◆ TASK ITEM: Here is the listing. Report each line in it that contains the string "CIRCLE".

◆ INFORMATION PROVIDED:
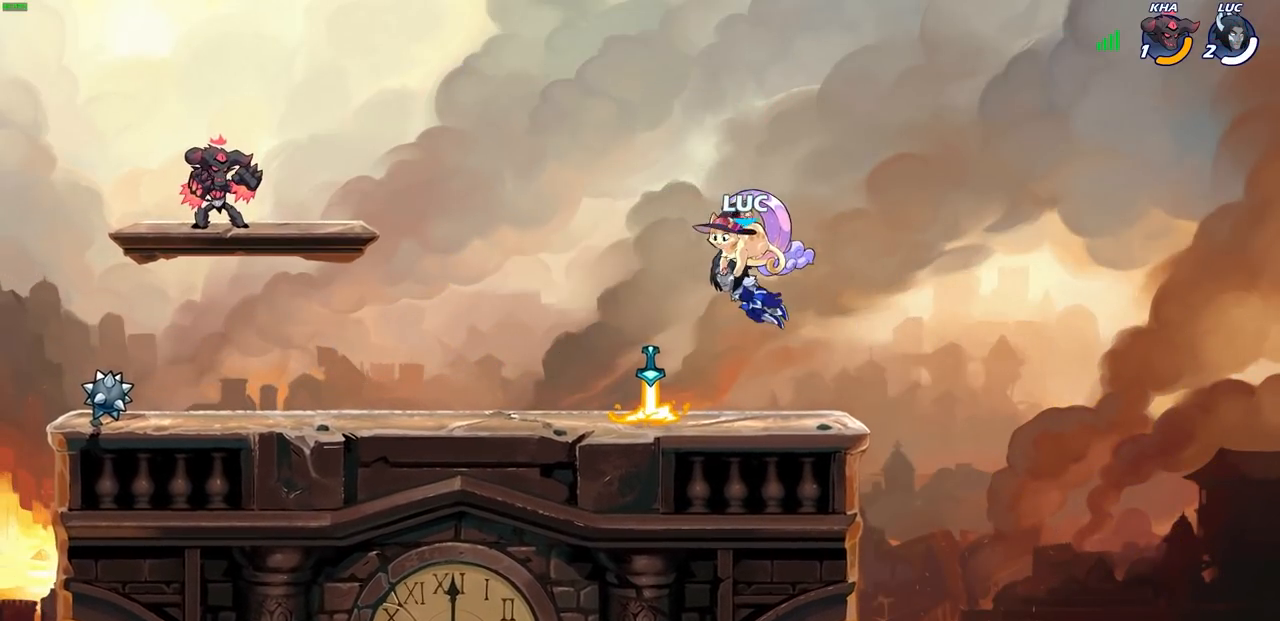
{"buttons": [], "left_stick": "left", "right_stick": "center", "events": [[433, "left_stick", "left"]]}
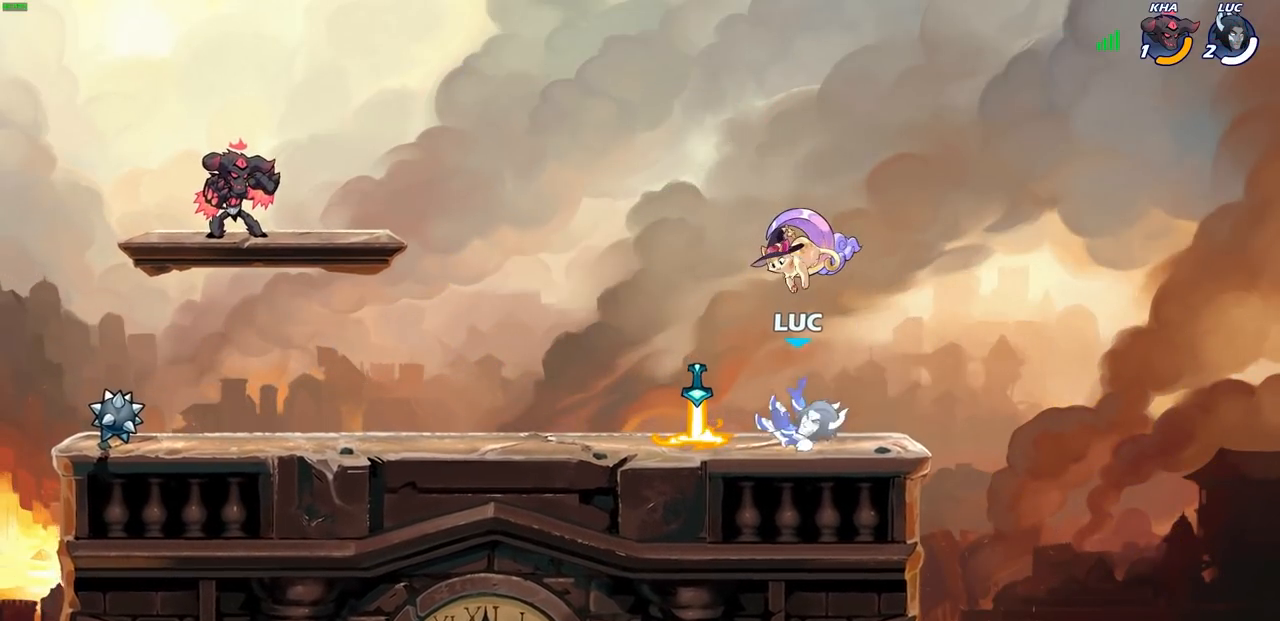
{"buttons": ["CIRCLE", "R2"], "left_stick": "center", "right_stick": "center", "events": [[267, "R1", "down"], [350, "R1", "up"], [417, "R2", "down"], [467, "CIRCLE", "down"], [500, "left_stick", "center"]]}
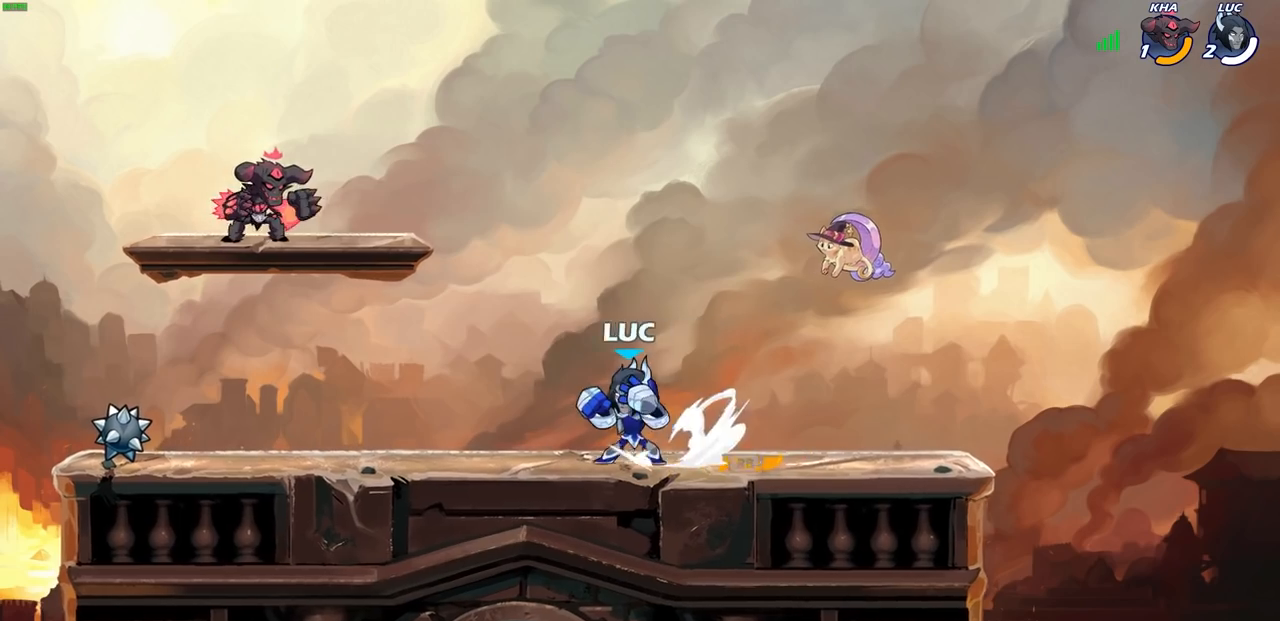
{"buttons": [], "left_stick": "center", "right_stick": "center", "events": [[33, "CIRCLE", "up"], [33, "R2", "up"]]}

◆ SOLUTION FOR THIS PROBLEM:
{"buttons": ["CIRCLE", "R2"], "left_stick": "center", "right_stick": "center", "events": [[267, "R1", "down"], [350, "R1", "up"], [417, "R2", "down"], [467, "CIRCLE", "down"], [500, "left_stick", "center"]]}
{"buttons": [], "left_stick": "center", "right_stick": "center", "events": [[33, "CIRCLE", "up"], [33, "R2", "up"]]}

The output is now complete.